2) Já que estamos considerando que o pronome “eu” não faz parte da lista Cf, quando o sujeito se trata da entidade “eu”, o candidato mais altamente classificado passa a ser aquele que ocupa a posição de objeto.

3) A segmentação em enunciados, como já discutiu-se anteriormente, é uma questão complexa, e não fechada em estudos de Centering. Kameyama, em [Kameyama 98], sugere, que a atualização de centros pode ser seqüencial ou hierárquica, e que a dependência entre unidades de atualização de centro pode depender, por exemplo, do tipo de conetivos que vinculam as orações. Neste exemplo específico pode-se observar que o pronome “la” retoma “a macaca”, definindo esta entidade como um centro e “ela” retoma a mesma entidade.
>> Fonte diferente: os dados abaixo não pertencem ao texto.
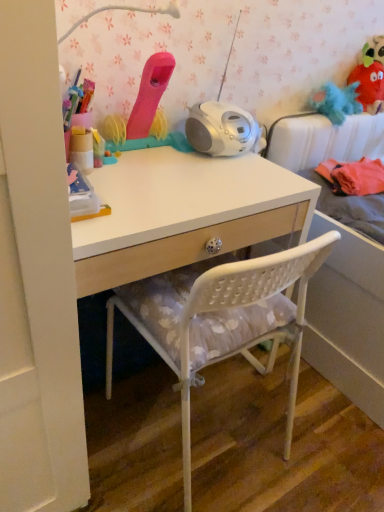
Question: From the image's perspective, is white plastic chair at center located above or below fuzzy fabric plush at upper right, arranged as the 1th toy when viewed from the back?

Choices:
 (A) above
 (B) below

Answer: (B)

Question: From a real-world perspective, is white plastic chair at center positioned above or below fuzzy fabric plush at upper right, marked as the third toy in a front-to-back arrangement?

Choices:
 (A) above
 (B) below

Answer: (B)

Question: Considering the real-world distances, which object is farthest from the matte pink toy at upper center, arranged as the first toy when viewed from the front?

Choices:
 (A) white fabric bed at upper right
 (B) white plastic chair at center
 (C) blue fluffy toy at upper right, the 2th toy viewed from the front
 (D) fuzzy fabric plush at upper right, which ranks as the third toy in left-to-right order
 (E) white matte desk at center

Answer: (D)

Question: Which is farther from the blue fluffy toy at upper right, positioned as the 2th toy in right-to-left order?

Choices:
 (A) fuzzy fabric plush at upper right, marked as the third toy in a front-to-back arrangement
 (B) white matte desk at center
 (C) white fabric bed at upper right
 (D) white plastic chair at center
 (E) matte pink toy at upper center, arranged as the first toy when viewed from the front

Answer: (D)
Tratando-se de uma sentença complexa, ligada por coordenação, a melhor alternativa parece ser considerar a existência de duas unidades de atualização de centro.

4) Talvez, se considerarmos que os dois enunciados estão na primeira pessoa, possamos julgar que a transição observada seja um CONTINUE. Entretanto, esta alternativa ainda precisa ser melhor ponderada.

5) O enunciado E2 se refere a uma sentença complexa, e requer o

estabelecimento de critérios para classificação das entidades que compõem o Cf. É um caso mais complexo, dado que, tanto ‘África’,

quanto ‘macaca’ são complementos verbais. Outros fatores, teriam de ser levados em conta.